Frequently Asked Questions
What does MPLS stand for?
MPLS stands for Multiprotocol Label Switching. The "multiprotocol" part means it can carry IPv4, IPv6, Ethernet frames, ATM cells, or any other Layer 3 protocol. The "label switching" part means it forwards based on labels rather than IP destination addresses.
What OSI layer is MPLS?
Layer 2.5. It sits between Layer 2 (the data link, e.g. Ethernet) and Layer 3 (IP). The MPLS shim header inserts between the Ethernet header and the IP header.
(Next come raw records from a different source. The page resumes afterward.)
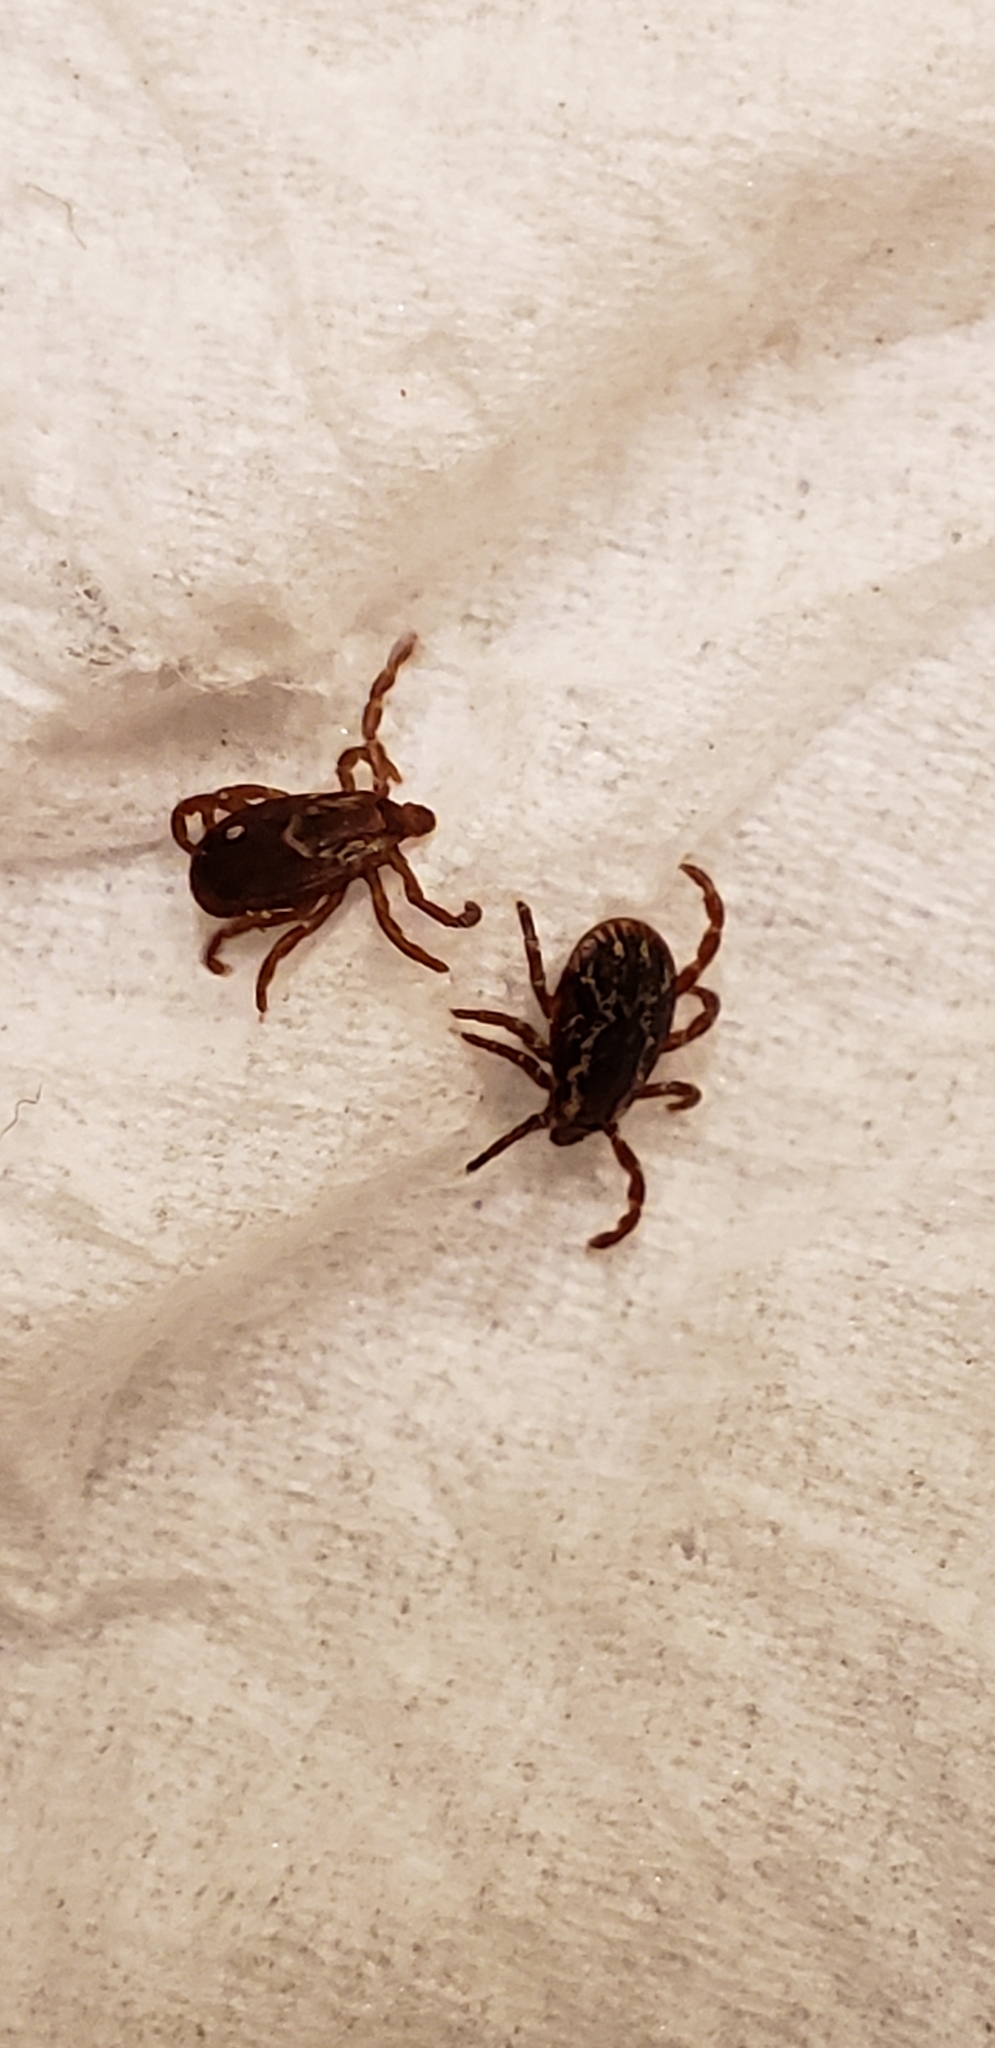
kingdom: Animalia
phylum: Arthropoda
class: Arachnida
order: Ixodida
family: Ixodidae
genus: Dermacentor
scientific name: Dermacentor variabilis
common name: American dog tick
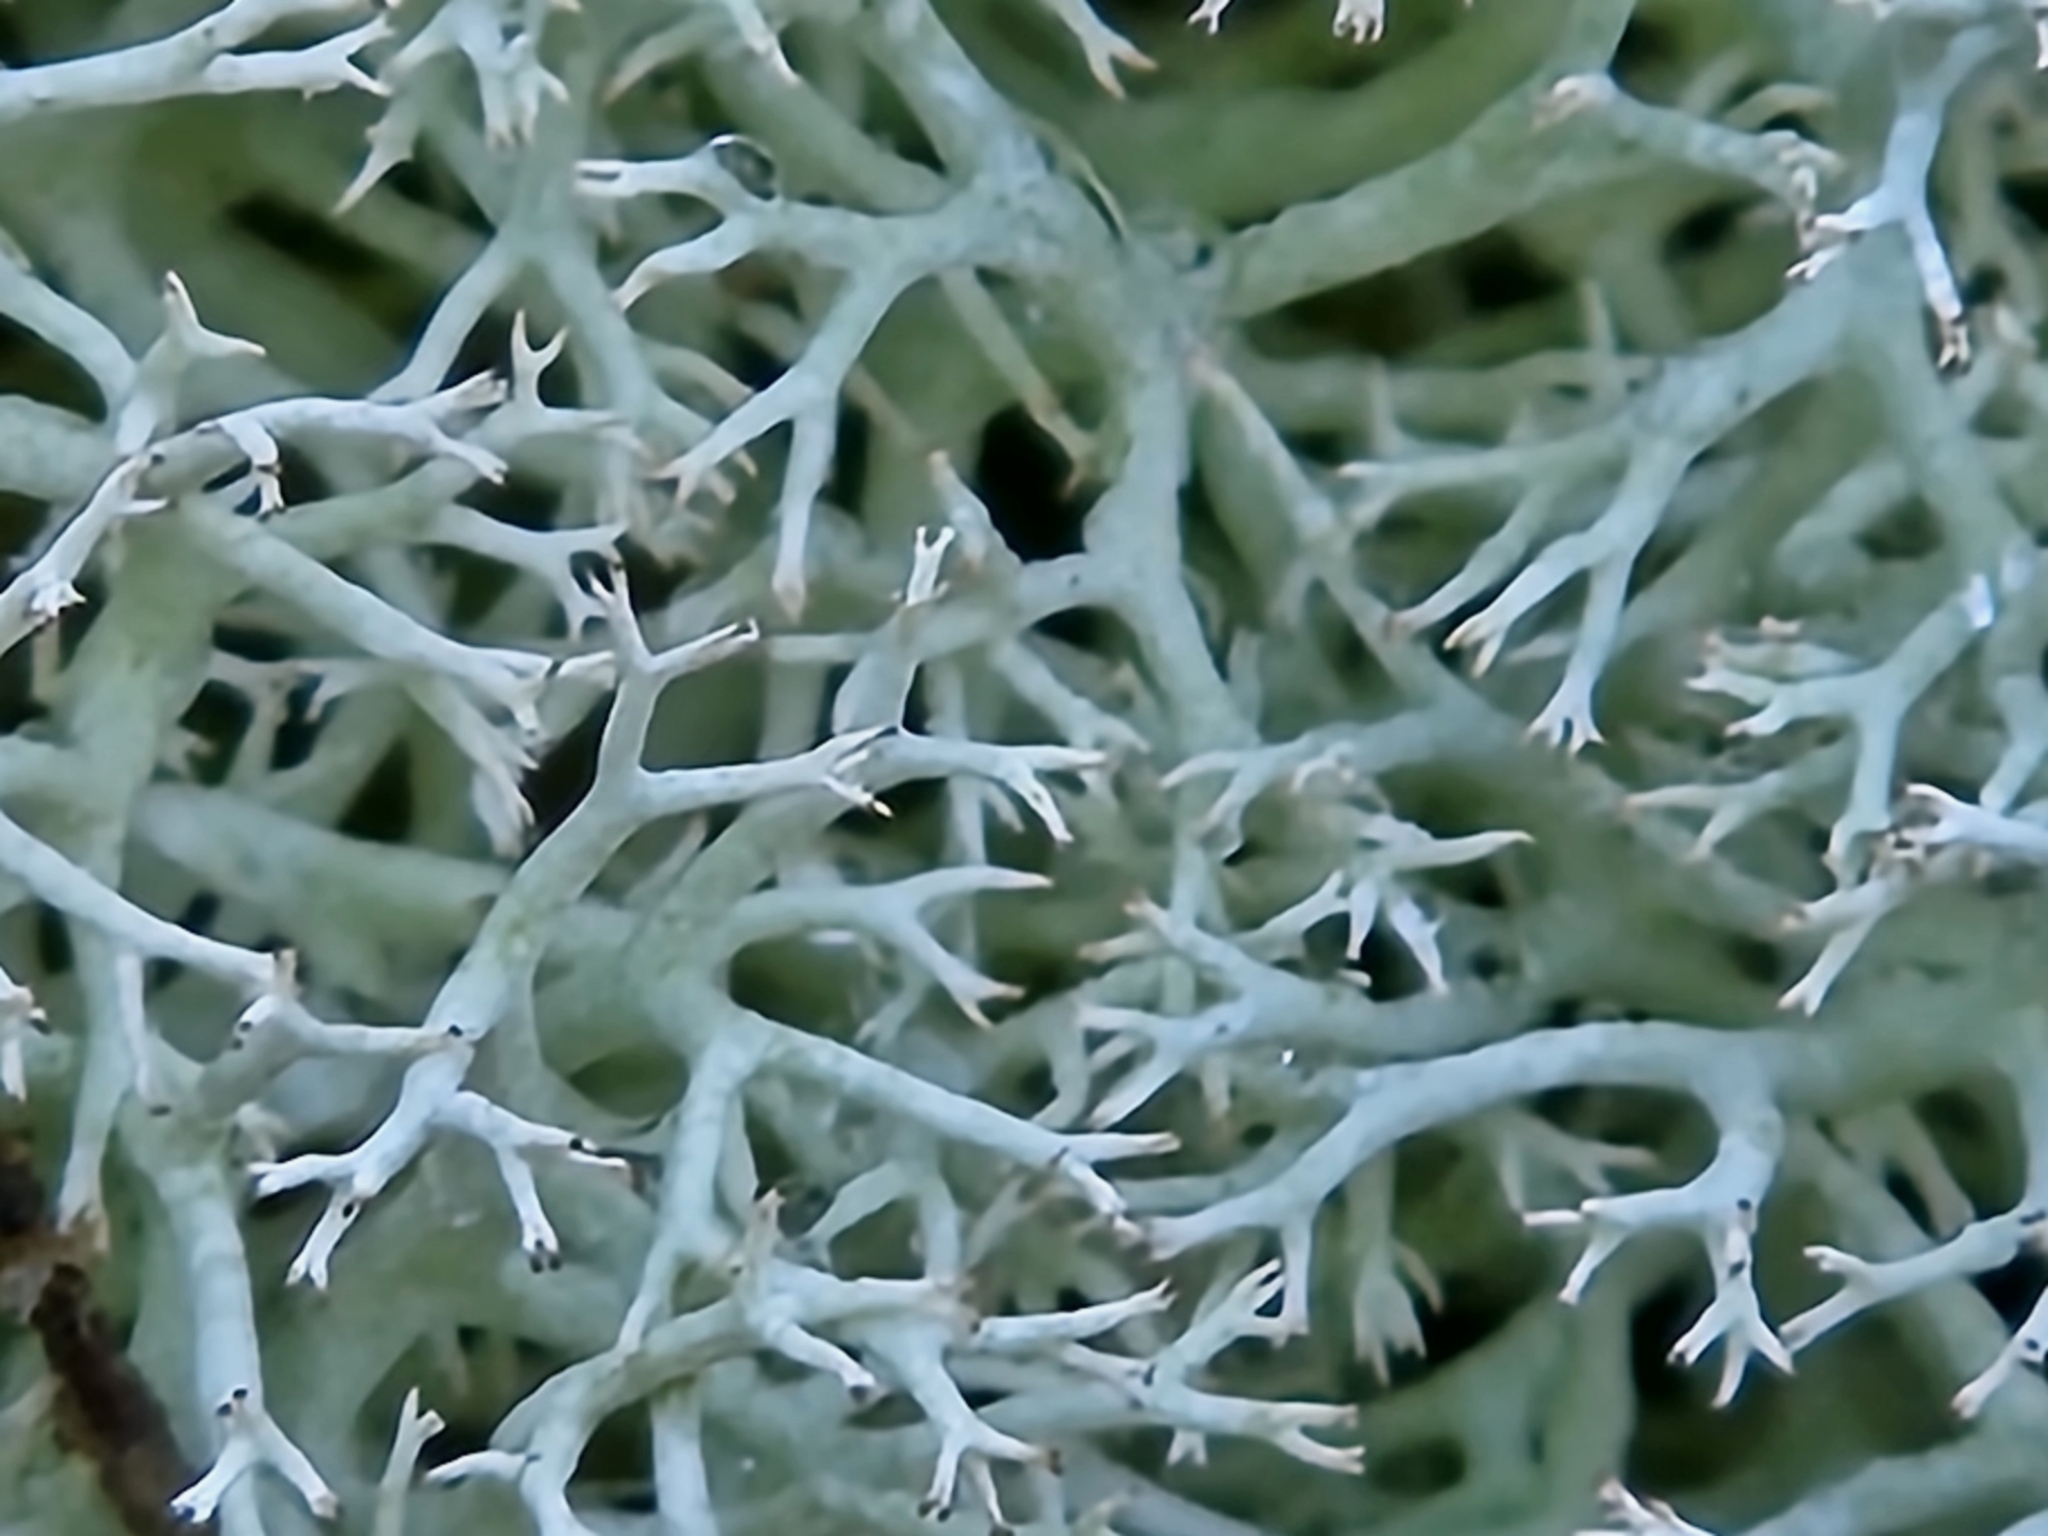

This is sometimes called the "shim layer."
What is the advantage of MPLS over plain IP?
Three big ones: faster forwarding via fixed-length label lookup (mattered more in the 1990s than today), traffic engineering via explicit paths, and VPN services (L3VPN, L2VPN) over a shared backbone. The forwarding speed advantage is largely gone; the VPN and TE capabilities are why MPLS is still dominant in service-provider networks.
What is the difference between MPLS and MPLS L3VPN?
MPLS is the underlying label-switching protocol. MPLS L3VPN is a service built on top of MPLS that uses MP-BGP to distribute customer routes (in VPNv4 format) across the MPLS backbone, allowing many customers' overlapping IP address spaces to coexist on one provider network. When enterprises buy "MPLS" from a carrier, they almost always buy MPLS L3VPN.
Is SD-WAN replacing MPLS?
Partially. SD-WAN replaces MPLS as the enterprise WAN routing layer, but still uses MPLS as one of the transports for hard-QoS-required flows. Most 2026 enterprise deployments are hybrid: SD-WAN over a mix of MPLS, broadband, and LTE. Pure SD-WAN-internet-only is common at smaller branches.
What is segment routing and is it replacing MPLS?
Segment Routing is a modern source-routing approach where the source router specifies the path as a list of segments (labels). SR-MPLS uses the existing MPLS data plane with a simpler control plane. SRv6 uses IPv6 instead of MPLS. SR is replacing LDP and RSVP-TE in many service-provider networks; SRv6 may eventually replace MPLS itself, but that is a long migration.
Key Takeaways
MPLS is the protocol that runs the inside of every major service provider network and most of the BGP-VPN services enterprises buy. Labels (32 bits, stackable), LDP (label distribution), and MP-BGP (for VPN routes) together make L3VPN possible. Segment Routing is the modern direction; LDP and RSVP-TE are gradually being phased out in service-provider networks.
If you take one thing away from this guide, make it the two-label stack model for L3VPN: outer transport label gets the packet across the MPLS core, inner VPN label tells the egress PE which customer VRF to deliver to. Master that and the rest of MPLS-VPN follows. Bookmark this page, work through the cluster articles in order, and lab every concept.